Repeat the data that follows verbatim. Images are not part of the copy.
==== DATASET EXTRACT
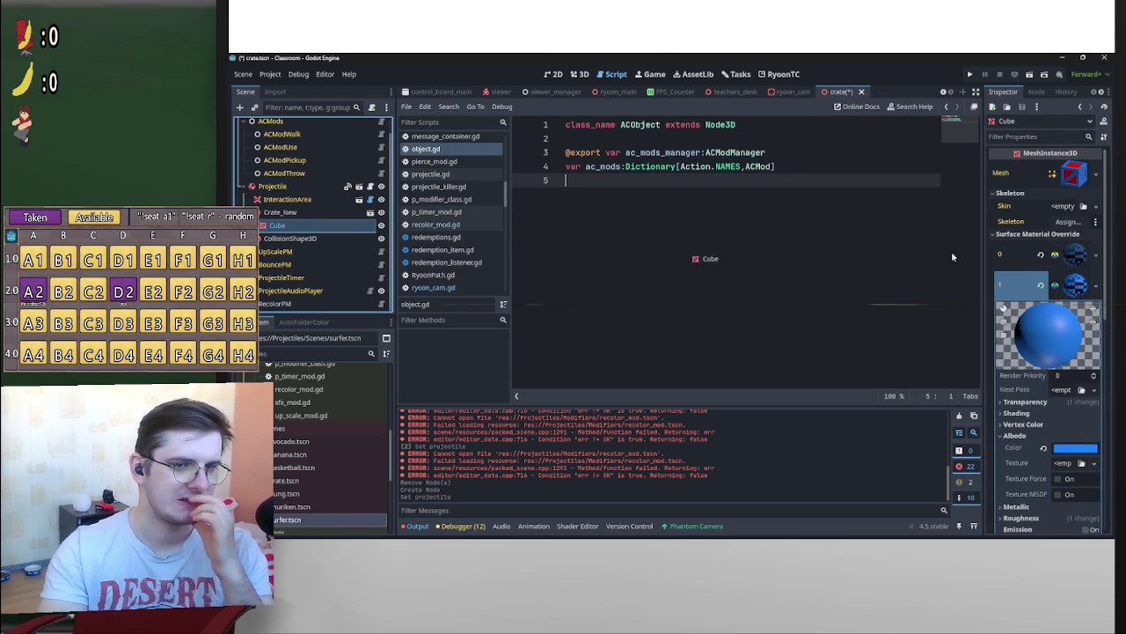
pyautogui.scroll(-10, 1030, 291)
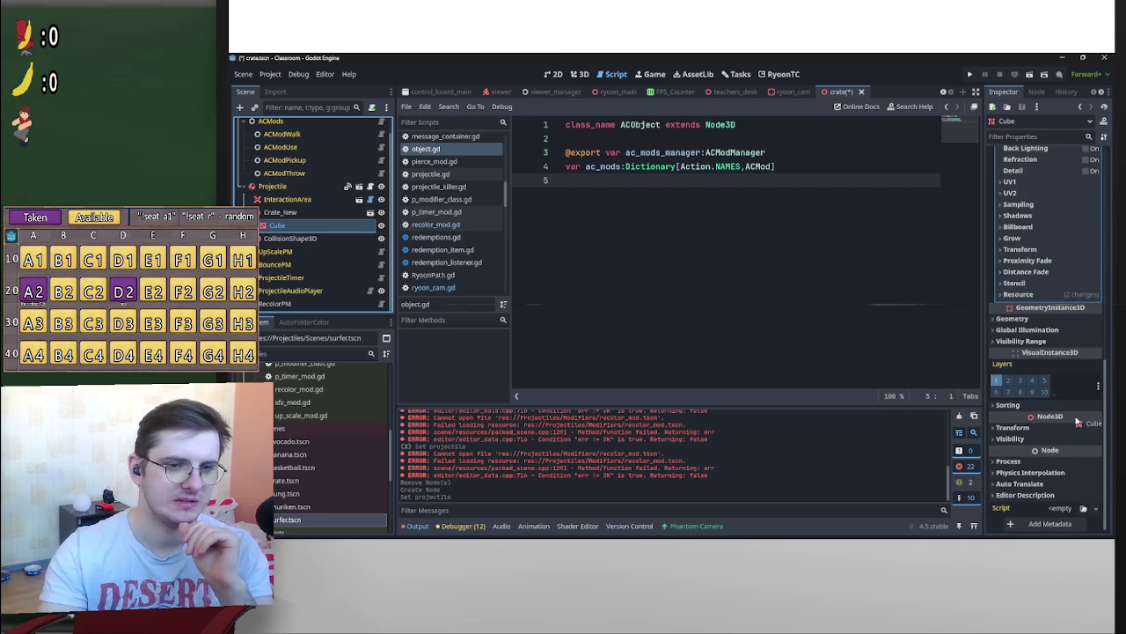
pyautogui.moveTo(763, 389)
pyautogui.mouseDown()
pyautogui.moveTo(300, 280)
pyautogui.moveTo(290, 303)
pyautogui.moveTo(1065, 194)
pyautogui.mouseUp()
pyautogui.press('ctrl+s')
========
EXERCISE SOLUTION:
pyautogui.scroll(-10, 1030, 291)
pyautogui.moveTo(763, 389)
pyautogui.mouseDown()
pyautogui.moveTo(300, 280)
pyautogui.moveTo(290, 303)
pyautogui.moveTo(1065, 194)
pyautogui.mouseUp()
pyautogui.press('ctrl+s')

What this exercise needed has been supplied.